→ Supplied text:
I speculate one of the reasons that multi-touch was not in the Android
"package" because the patent was pending. I predict that noone outside
Apple will touch multi-touch even with a 10ft. pole (pun intended).

The bigger issue in my view is gesture-based scrolling, which *is*
part of Android and which happens to be claimed in the patent.
Somebody enlighten us how this is not going to be a battle down the
road?





On Jan 27, 9:52 am, Al Sutton <[email protected]> wrote:
> It's only a US patent and the world is a big place.
>
> All it means is that if anyone has a Multi-Touch innovation and wants to
> play it safe will stay out of the US market.
>
> Welcome to America, the land of the free, well, as long as you have the
> right lawyer that is.
>
> Al.
>
> robotissues wrote:
> > via Slashdot ..

Dataset entries:
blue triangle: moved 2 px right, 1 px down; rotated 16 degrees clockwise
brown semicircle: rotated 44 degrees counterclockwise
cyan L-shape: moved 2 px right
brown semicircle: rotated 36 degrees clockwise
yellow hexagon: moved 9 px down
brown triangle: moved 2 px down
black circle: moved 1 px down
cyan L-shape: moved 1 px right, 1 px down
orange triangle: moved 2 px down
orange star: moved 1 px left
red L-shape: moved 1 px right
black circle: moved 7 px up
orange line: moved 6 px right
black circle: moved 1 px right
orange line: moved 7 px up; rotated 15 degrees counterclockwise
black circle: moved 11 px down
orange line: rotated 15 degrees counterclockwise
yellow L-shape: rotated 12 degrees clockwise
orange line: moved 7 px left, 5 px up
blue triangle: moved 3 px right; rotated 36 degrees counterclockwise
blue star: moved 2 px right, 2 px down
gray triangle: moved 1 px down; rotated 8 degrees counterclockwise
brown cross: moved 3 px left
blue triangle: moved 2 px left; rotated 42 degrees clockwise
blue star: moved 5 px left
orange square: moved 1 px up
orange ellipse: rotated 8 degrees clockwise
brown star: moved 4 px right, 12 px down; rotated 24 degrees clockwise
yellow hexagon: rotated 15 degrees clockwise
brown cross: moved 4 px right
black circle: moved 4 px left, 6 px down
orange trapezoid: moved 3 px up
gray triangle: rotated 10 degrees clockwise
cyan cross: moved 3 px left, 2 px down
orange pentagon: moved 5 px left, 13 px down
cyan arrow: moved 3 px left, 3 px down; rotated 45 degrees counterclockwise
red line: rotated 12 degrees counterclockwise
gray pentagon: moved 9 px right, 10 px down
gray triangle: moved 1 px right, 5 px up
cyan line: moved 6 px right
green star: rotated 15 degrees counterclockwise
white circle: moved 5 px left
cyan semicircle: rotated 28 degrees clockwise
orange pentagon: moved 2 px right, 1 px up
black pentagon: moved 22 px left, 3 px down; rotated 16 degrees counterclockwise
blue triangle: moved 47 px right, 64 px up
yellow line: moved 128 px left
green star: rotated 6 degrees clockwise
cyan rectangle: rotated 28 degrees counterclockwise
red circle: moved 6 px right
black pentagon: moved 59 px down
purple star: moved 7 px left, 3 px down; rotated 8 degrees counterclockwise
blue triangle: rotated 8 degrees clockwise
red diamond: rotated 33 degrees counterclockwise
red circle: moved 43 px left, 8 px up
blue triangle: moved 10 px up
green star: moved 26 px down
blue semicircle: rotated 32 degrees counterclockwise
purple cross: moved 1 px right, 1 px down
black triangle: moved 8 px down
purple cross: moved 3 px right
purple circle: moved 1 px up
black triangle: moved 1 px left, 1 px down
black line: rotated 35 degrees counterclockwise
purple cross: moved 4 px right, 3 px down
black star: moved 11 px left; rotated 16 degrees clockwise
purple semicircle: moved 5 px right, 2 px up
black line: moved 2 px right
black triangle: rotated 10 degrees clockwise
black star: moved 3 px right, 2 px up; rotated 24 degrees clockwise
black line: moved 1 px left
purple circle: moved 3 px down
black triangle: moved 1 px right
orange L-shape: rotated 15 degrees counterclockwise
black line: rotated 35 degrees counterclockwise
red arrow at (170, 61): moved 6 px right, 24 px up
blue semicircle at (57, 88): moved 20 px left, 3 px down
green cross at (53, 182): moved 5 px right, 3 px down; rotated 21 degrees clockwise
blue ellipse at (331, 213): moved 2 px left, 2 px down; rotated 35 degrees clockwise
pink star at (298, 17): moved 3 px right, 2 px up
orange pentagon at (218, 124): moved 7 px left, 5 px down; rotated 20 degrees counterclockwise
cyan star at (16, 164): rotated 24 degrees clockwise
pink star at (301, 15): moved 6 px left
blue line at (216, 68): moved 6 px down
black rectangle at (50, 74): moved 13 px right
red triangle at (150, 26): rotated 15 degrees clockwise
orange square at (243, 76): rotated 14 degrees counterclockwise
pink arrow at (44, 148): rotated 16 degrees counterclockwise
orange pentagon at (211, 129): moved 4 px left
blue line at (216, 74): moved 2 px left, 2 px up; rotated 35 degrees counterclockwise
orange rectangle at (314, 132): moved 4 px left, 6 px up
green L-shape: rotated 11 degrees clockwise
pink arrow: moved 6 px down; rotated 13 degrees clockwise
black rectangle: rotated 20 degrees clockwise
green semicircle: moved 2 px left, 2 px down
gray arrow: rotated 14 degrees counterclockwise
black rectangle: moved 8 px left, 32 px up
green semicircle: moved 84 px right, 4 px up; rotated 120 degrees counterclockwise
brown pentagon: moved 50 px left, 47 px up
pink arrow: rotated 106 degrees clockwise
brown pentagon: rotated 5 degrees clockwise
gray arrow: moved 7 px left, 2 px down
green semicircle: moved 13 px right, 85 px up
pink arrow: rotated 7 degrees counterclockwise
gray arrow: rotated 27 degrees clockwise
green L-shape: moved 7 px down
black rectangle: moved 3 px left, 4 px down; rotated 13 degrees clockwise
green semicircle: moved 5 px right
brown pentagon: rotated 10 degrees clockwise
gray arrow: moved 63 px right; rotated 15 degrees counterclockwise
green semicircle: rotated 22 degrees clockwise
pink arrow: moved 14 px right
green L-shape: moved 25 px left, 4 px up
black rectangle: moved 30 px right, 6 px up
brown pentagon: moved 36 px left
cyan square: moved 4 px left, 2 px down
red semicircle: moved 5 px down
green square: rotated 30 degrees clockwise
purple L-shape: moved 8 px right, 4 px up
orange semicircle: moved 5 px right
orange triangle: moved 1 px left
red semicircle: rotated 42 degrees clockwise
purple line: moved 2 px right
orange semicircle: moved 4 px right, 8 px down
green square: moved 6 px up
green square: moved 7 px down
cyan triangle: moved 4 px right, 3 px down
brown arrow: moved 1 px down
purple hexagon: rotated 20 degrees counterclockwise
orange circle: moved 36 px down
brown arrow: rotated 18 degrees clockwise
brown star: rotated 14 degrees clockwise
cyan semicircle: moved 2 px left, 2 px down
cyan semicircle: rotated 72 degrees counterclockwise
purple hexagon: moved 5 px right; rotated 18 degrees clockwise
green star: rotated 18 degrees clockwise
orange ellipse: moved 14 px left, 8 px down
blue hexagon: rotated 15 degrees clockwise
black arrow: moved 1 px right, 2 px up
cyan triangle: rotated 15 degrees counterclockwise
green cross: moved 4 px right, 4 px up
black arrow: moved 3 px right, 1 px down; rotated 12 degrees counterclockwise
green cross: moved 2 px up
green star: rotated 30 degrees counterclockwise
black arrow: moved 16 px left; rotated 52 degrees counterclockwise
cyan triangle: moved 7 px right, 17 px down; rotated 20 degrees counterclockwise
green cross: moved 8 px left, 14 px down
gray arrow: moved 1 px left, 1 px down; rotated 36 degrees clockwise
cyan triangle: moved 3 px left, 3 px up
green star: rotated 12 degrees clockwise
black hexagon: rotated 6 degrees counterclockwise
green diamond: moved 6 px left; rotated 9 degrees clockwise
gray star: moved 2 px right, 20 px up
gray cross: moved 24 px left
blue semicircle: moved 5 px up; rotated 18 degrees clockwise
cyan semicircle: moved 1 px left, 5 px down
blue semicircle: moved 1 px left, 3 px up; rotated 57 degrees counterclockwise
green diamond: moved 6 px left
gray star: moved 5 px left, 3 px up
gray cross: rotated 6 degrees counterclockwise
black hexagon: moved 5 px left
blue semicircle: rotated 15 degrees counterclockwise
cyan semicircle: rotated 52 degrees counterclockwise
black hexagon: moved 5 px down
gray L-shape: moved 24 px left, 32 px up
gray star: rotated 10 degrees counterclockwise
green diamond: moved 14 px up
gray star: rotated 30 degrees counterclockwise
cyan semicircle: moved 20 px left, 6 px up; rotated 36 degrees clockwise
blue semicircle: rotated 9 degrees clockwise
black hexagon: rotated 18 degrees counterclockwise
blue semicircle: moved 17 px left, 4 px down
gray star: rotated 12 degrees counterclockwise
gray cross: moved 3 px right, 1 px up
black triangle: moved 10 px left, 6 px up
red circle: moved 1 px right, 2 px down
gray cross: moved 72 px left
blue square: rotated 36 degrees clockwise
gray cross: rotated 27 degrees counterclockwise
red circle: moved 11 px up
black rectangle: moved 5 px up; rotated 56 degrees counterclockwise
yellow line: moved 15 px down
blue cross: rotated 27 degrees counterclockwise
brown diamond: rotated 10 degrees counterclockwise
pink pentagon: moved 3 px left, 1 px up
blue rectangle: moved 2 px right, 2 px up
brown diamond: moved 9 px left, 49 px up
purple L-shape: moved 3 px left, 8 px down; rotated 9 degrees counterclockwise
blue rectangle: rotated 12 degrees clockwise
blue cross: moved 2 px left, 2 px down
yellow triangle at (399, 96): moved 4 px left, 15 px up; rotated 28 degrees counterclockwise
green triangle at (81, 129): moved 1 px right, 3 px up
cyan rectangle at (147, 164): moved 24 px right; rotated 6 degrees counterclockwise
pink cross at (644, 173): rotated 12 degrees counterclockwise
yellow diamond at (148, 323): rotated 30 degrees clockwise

→ Activity: Pick up the mailing-list discussion of Apple's multi-touch patent and Android at the point where it stops, and write the next part.

→ Your response:
>
> >http://yro.slashdot.org/article.pl?sid=09%2F01%2F27%2F024242&from=rss
>
> > Does this really put the kabosh on multitouch on Android for the next
> > 18 years?  Anyone out there have any thoughts on this?
>
> >www.smileproject.com
>
> --
> ======
> Funky Android Limited is registered in England & Wales with the
> company number  6741909. The registered head office is Kemp House,
> 152-160 City Road, London,  EC1V 2NX, UK.
>
> The views expressed in this email are those of the author and not
> necessarily those of Funky Android Limited, it's associates, or it's
> subsidiaries.
--~--~---------~--~----~------------~-------~--~----~
You received this message because you are subscribed to the Google
Groups "Android Developers" group.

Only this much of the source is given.